After four long days in the hospital with Trevor, I'm pooped!! Trevor's Crohns disease flared and he had bowel obstructions. He spent 4 days in the hospital. With a tube down his nose into his stomach draining the acids, and block. Even with all the pain he was in all he talked about were the dogs. And we missed them so much. Tiva stayed here in Vancouver with a friend where she made best friends with a pug, lol. It was a love hate relationship on the pugs end lol. And Nismo stayed over in portland, just a few miles from the hospital, with Trevor's grandma. The coolest thing, when Trevor could finally take walks out of the room, his brother brought Nismo to visit. And Trevor's whole world would light up. Nismo sat up in the wheel chair with his daddy and was so excited to see him, although some of the people coming out of the hospital weren't. lol
We missed you guys!! and are glad to be back!!


----------



## Black Rabbit (Nov 14, 2009)

OMG that's crazy glad Trevs ok. I totally missed you guys.


----------



## Nizmosmommy (Jun 1, 2009)

kg420 said:


> OMG that's crazy glad Trevs ok. I totally missed you guys.
> 
> YouTube - Tenacious D - Pick of Destiny - Dude, I totally Miss you...


BAHAHAHAHA couldn't have picked a better video. I'm going to have to send him in just to watch that video lol


----------



## Black Rabbit (Nov 14, 2009)

Yes do cause I missed his butt too


----------



## Nizmosmommy (Jun 1, 2009)

Darn it!! That little brat fell asleep. I'll make him look first thing in the morning


----------



## Black Rabbit (Nov 14, 2009)

Cool. So how are the doggies I bet there glad to get you guys back and to see each other


----------



## Nizmosmommy (Jun 1, 2009)

They both did really well. Me and Trevor were itching to get home to them. Nismo doesn't sleep well when he's not home so he's just been sleeping since about 4 when we got back today. And Tiva was sooooo excited when we got home and then she just crashed too lol. lazy animals. I'm going to get some pictures and upload them tomorrow.


----------



## Black Rabbit (Nov 14, 2009)

Awesome I cant wait to see em


----------



## performanceknls (Apr 4, 2009)

I was just going to PM you and see where the heck you have been. Sorry to hear Trevor was ill but that is great he is doing better. How are you and the baby doing? We missed you guys!!


----------



## Nizmosmommy (Jun 1, 2009)

performanceknls said:


> I was just going to PM you and see where the heck you have been. Sorry to hear Trevor was ill but that is great he is doing better. How are you and the baby doing? We missed you guys!!
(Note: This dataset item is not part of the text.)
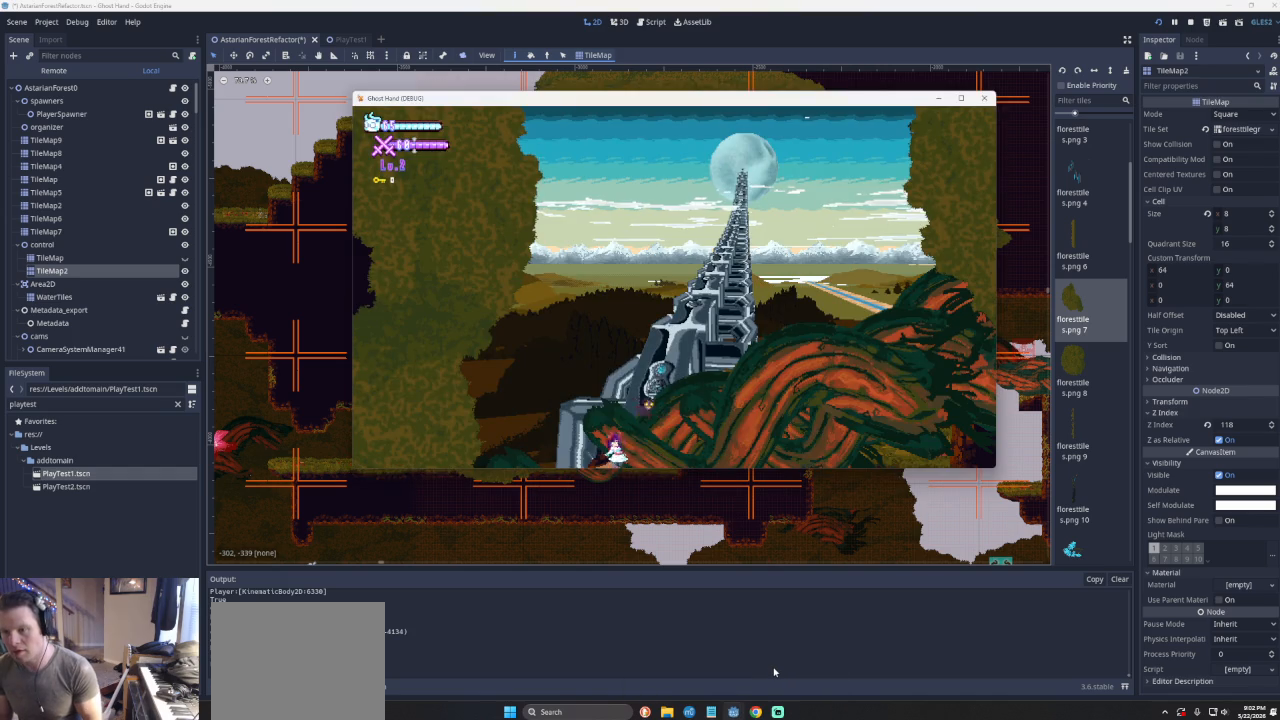
{"buttons": [], "left_stick": "right", "events": []}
He was sick for about 3 weeks before we went in and we had three ER visits in 2 weeks. The DR weren't doing anything and just saying he was having a flare. But Trevor knew by the amount of pain he was in that it was something else. So they ignored a bowel obstruction that could have potentially killed him.

Me and baby Riley are doing awesome. I can't wait to meet him. I still have 3 and a half months though lol He is kicking all over the place. And since I was so small (90 pounds lol) I've already gained 20. And you can see him flopping all over lol.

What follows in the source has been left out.